*** Provided records ***

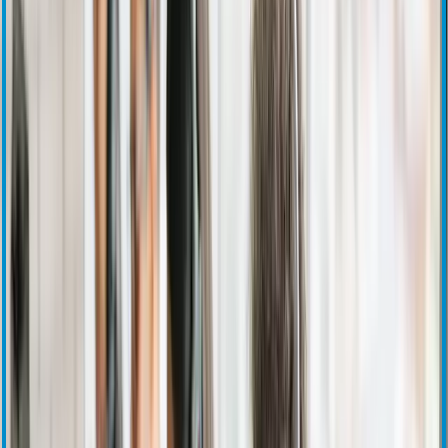
Stock Information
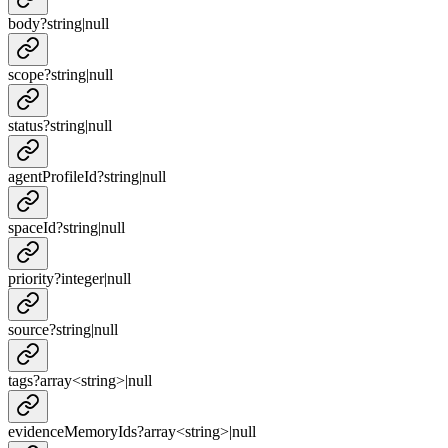
body
?
string
|
null
scope
?
string
|
null
status
?
string
|
null
agentProfileId
?
string
|
null
spaceId
?
string
|
null
priority
?
integer
|
null
source
?
string
|
null
tags
?
array<
string
>
|
null
evidenceMemoryIds
?
array<
string
>
|
null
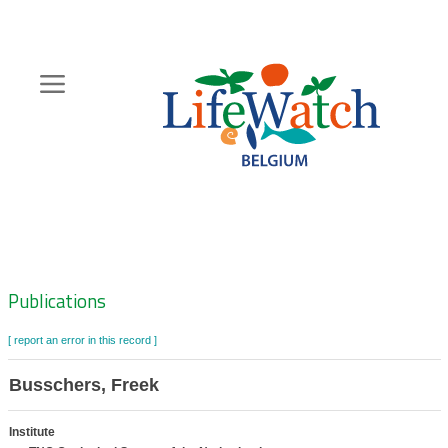
Skip
to
main
content
Hoofdnavigatie
Zoeknavigatie
Publications
[ report an error in this record ]
Busschers, Freek
Institute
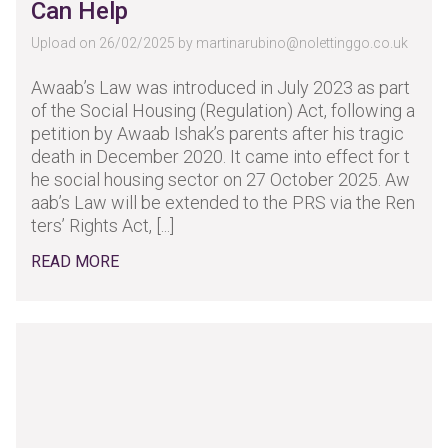
Can Help
Upload on 26/02/2025 by
martinarubino@nolettinggo.co.uk
Awaab’s Law was introduced in July 2023 as part
of the Social Housing (Regulation) Act, following a
petition by Awaab Ishak’s parents after his tragic
death in December 2020. It came into effect for t
he social housing sector on 27 October 2025. Aw
aab’s Law will be extended to the PRS via the Ren
ters’ Rights Act, [...]
READ MORE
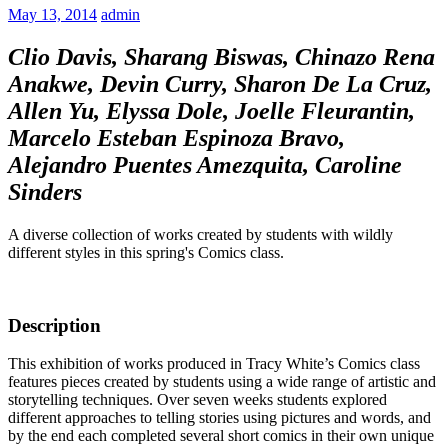
May 13, 2014
admin
Clio Davis, Sharang Biswas, Chinazo Rena
Anakwe, Devin Curry, Sharon De La Cruz,
Allen Yu, Elyssa Dole, Joelle Fleurantin,
Marcelo Esteban Espinoza Bravo,
Alejandro Puentes Amezquita, Caroline
Sinders
A diverse collection of works created by students with wildly
different styles in this spring's Comics class.
Description
This exhibition of works produced in Tracy White’s Comics class
features pieces created by students using a wide range of artistic and
storytelling techniques. Over seven weeks students explored
different approaches to telling stories using pictures and words, and
by the end each completed several short comics in their own unique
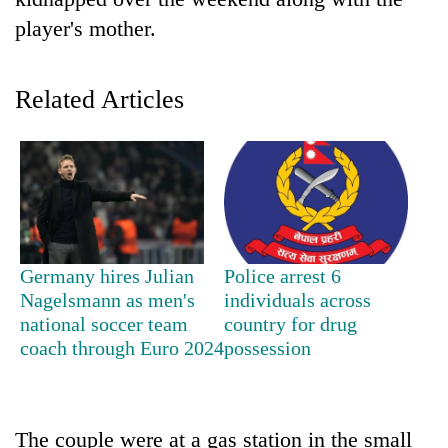
player's mother.
Related Articles
TRENDING
Germany hires Julian
Police arrest 6
Don't
Nagelsmann as men's
individuals across
scare
national soccer team
country for drug
away
coach through Euro 2024
possession
the
investors
Nepal
needs
The couple were at a gas station in the small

*** End of Provided records ***

▶ [About this task] Reproduce the text read from all of the records, substituting "undefined" for every occurrence of "null" and leaving everything else unchanged. Omit the pictures from your answer.

▶ [Answer space]
Stock Information
body
?
string
|
undefined
scope
?
string
|
undefined
status
?
string
|
undefined
agentProfileId
?
string
|
undefined
spaceId
?
string
|
undefined
priority
?
integer
|
undefined
source
?
string
|
undefined
tags
?
array<
string
>
|
undefined
evidenceMemoryIds
?
array<
string
>
|
undefined
Skip
to
main
content
Hoofdnavigatie
Zoeknavigatie
Publications
[ report an error in this record ]
Busschers, Freek
Institute
Can Help
Upload on 26/02/2025 by
martinarubino@nolettinggo.co.uk
Awaab’s Law was introduced in July 2023 as part
of the Social Housing (Regulation) Act, following a
petition by Awaab Ishak’s parents after his tragic
death in December 2020. It came into effect for t
he social housing sector on 27 October 2025. Aw
aab’s Law will be extended to the PRS via the Ren
ters’ Rights Act, [...]
READ MORE
May 13, 2014
admin
Clio Davis, Sharang Biswas, Chinazo Rena
Anakwe, Devin Curry, Sharon De La Cruz,
Allen Yu, Elyssa Dole, Joelle Fleurantin,
Marcelo Esteban Espinoza Bravo,
Alejandro Puentes Amezquita, Caroline
Sinders
A diverse collection of works created by students with wildly
different styles in this spring's Comics class.
Description
This exhibition of works produced in Tracy White’s Comics class
features pieces created by students using a wide range of artistic and
storytelling techniques. Over seven weeks students explored
different approaches to telling stories using pictures and words, and
by the end each completed several short comics in their own unique
player's mother.
Related Articles
TRENDING
Germany hires Julian
Police arrest 6
Don't
Nagelsmann as men's
individuals across
scare
national soccer team
country for drug
away
coach through Euro 2024
possession
the
investors
Nepal
needs
The couple were at a gas station in the small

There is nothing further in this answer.